SUPPLIED DATA |
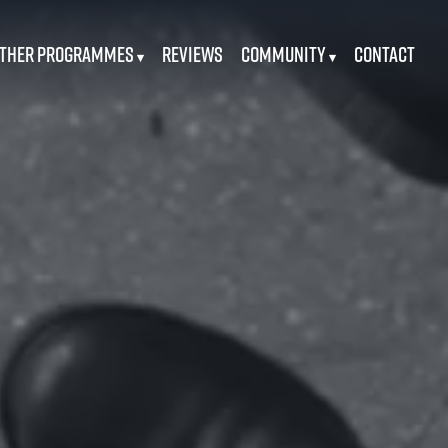
ther Programmes
Reviews
Community
Contact
▾
▾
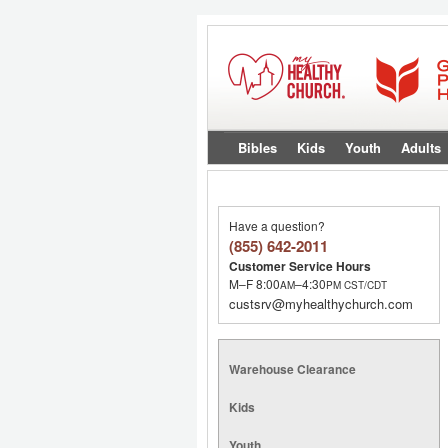
Bibles
Kids
Youth
Adults
Have a question?
(855) 642-2011
Customer Service Hours
M–F 8:00
–4:30
AM
PM
CST/CDT
custsrv@myhealthychurch.com
Warehouse Clearance
Kids
Youth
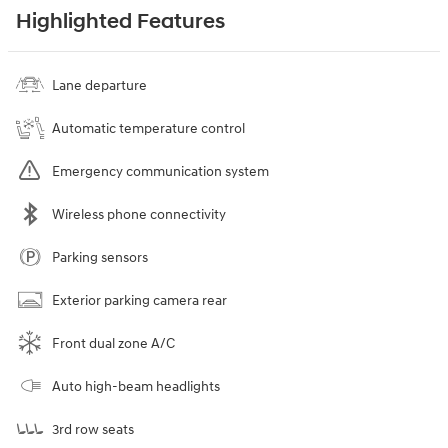
Highlighted Features
Lane departure
Automatic temperature control
Emergency communication system
Wireless phone connectivity
Parking sensors
Exterior parking camera rear
Front dual zone A/C
Auto high-beam headlights
3rd row seats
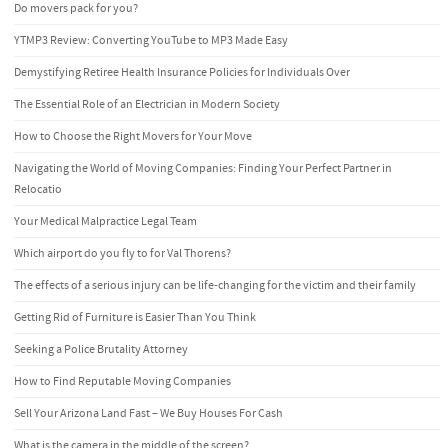
Do movers pack for you?
YTMP3 Review: Converting YouTube to MP3 Made Easy
Demystifying Retiree Health Insurance Policies for Individuals Over
The Essential Role of an Electrician in Modern Society
How to Choose the Right Movers for Your Move
Navigating the World of Moving Companies: Finding Your Perfect Partner in
Relocatio
Your Medical Malpractice Legal Team
Which airport do you fly to for Val Thorens?
The effects of a serious injury can be life-changing for the victim and their family
Getting Rid of Furniture is Easier Than You Think
Seeking a Police Brutality Attorney
How to Find Reputable Moving Companies
Sell Your Arizona Land Fast – We Buy Houses For Cash
What is the camera in the middle of the screen?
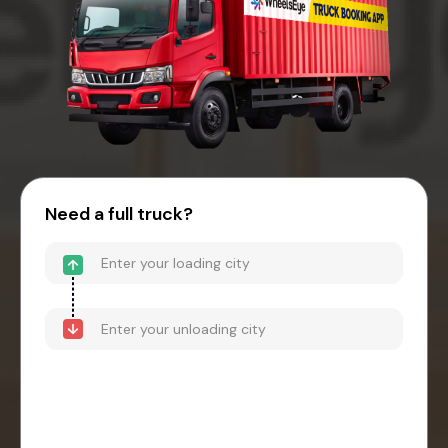
Need a full truck?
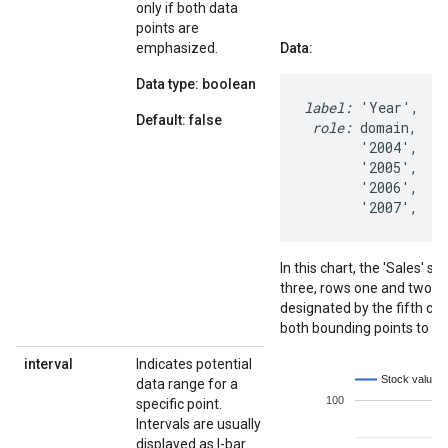
only if both data
points are
emphasized.
Data:
Data type: boolean
label:
 'Year',  '
Default: false
 role:
 domain,   d
       '2004',   1
       '2005',   1
       '2006',    
       '2007',   
In this chart, the 'Sales'
three, rows one and two. 
designated by the fifth co
both bounding points to b
interval
Indicates potential
data range for a
specific point.
Intervals are usually
displayed as I-bar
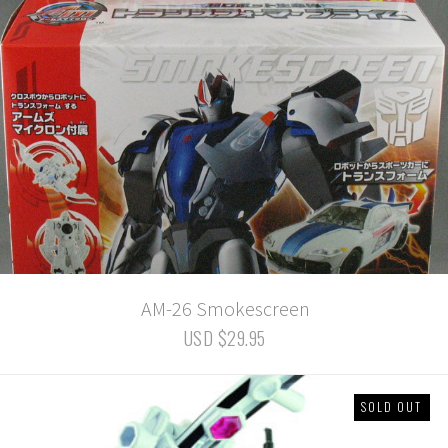
AM-26 Smokescreen
USD $29.95
SOLD OUT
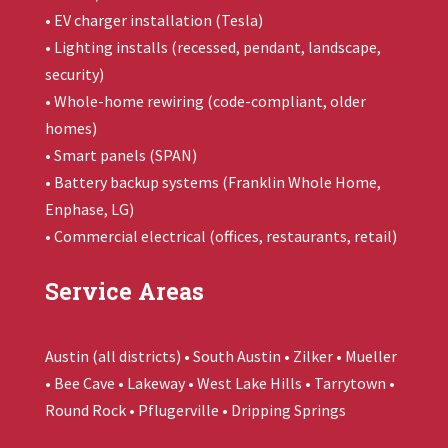
• EV charger installation (Tesla)
• Lighting installs (recessed, pendant, landscape,
security)
• Whole-home rewiring (code-compliant, older
homes)
• Smart panels (SPAN)
• Battery backup systems (
Franklin Whole Home
,
Enphase, LG)
• Commercial electrical (offices, restaurants, retail)
Service Areas
Austin (all districts) • South Austin • Zilker • Mueller
• Bee Cave • Lakeway • West Lake Hills • Tarrytown •
Round Rock • Pflugerville • Dripping Springs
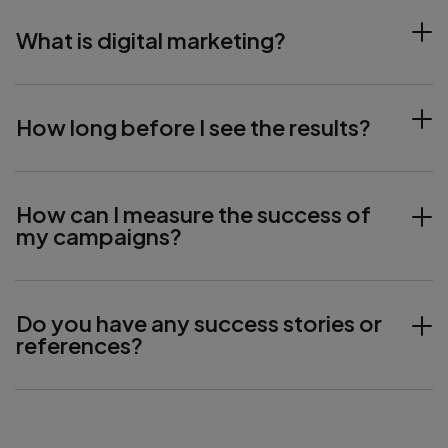
What is digital marketing?
How long before I see the results?
How can I measure the success of
my campaigns?
Do you have any success stories or
references?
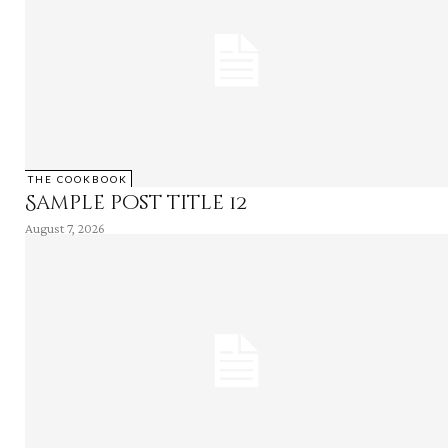
THE COOKBOOK
Sample post title 12
August 7, 2026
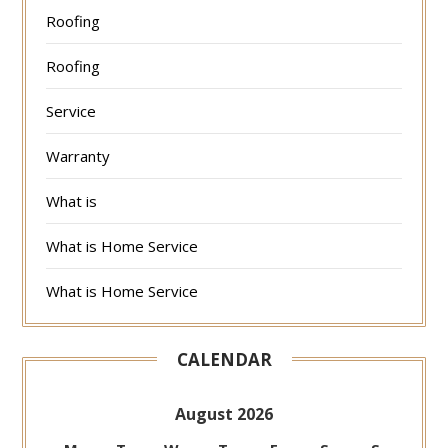
Roofing
Roofing
Service
Warranty
What is
What is Home Service
What is Home Service
CALENDAR
August 2026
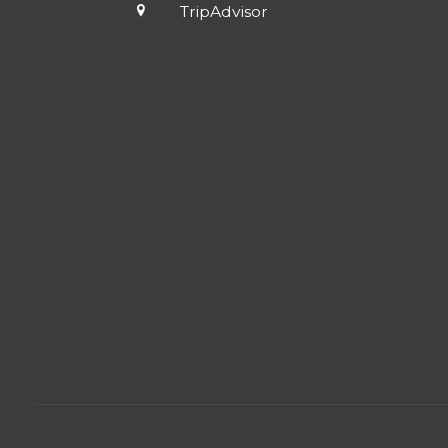
TripAdvisor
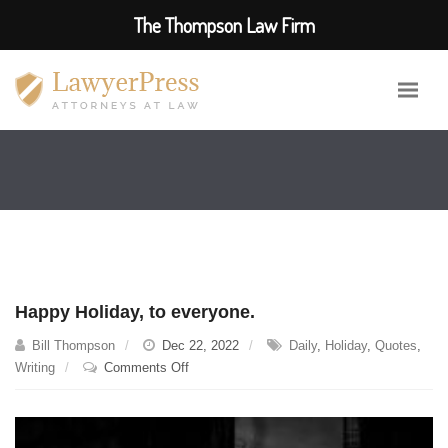
The Thompson Law Firm
Happy Holiday, to everyone.
Bill Thompson
Dec 22, 2022
Daily
,
Holiday
,
Quotes
,
on
Writing
Comments Off
Happy
Holiday,
to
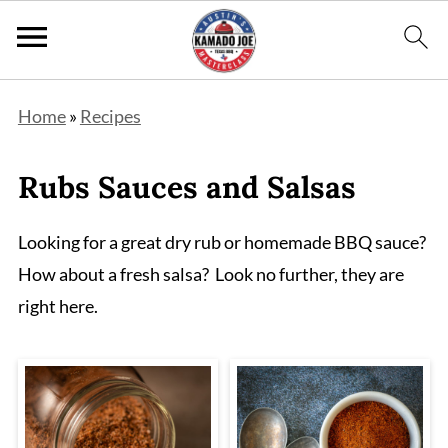
Home
»
Recipes
Rubs Sauces and Salsas
Looking for a great dry rub or homemade BBQ sauce?
How about a fresh salsa? Look no further, they are
right here.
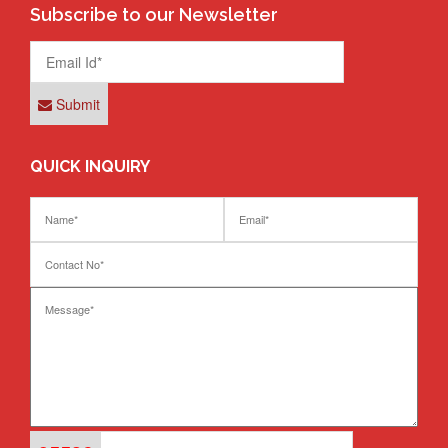
Subscribe to our Newsletter
Submit
QUICK INQUIRY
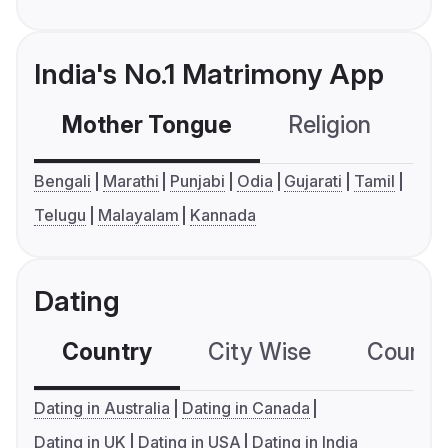
India's No.1 Matrimony App
Mother Tongue
Religion
C
Bengali
Marathi
Punjabi
Odia
Gujarati
Tamil
Telugu
Malayalam
Kannada
Dating
Country
City Wise
Country
Dating in Australia
Dating in Canada
Dating in UK
Dating in USA
Dating in India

TASK ITEM | The answer must be a single number: the count of lines in the entries that include "What".

EXERCISE RESULT | 5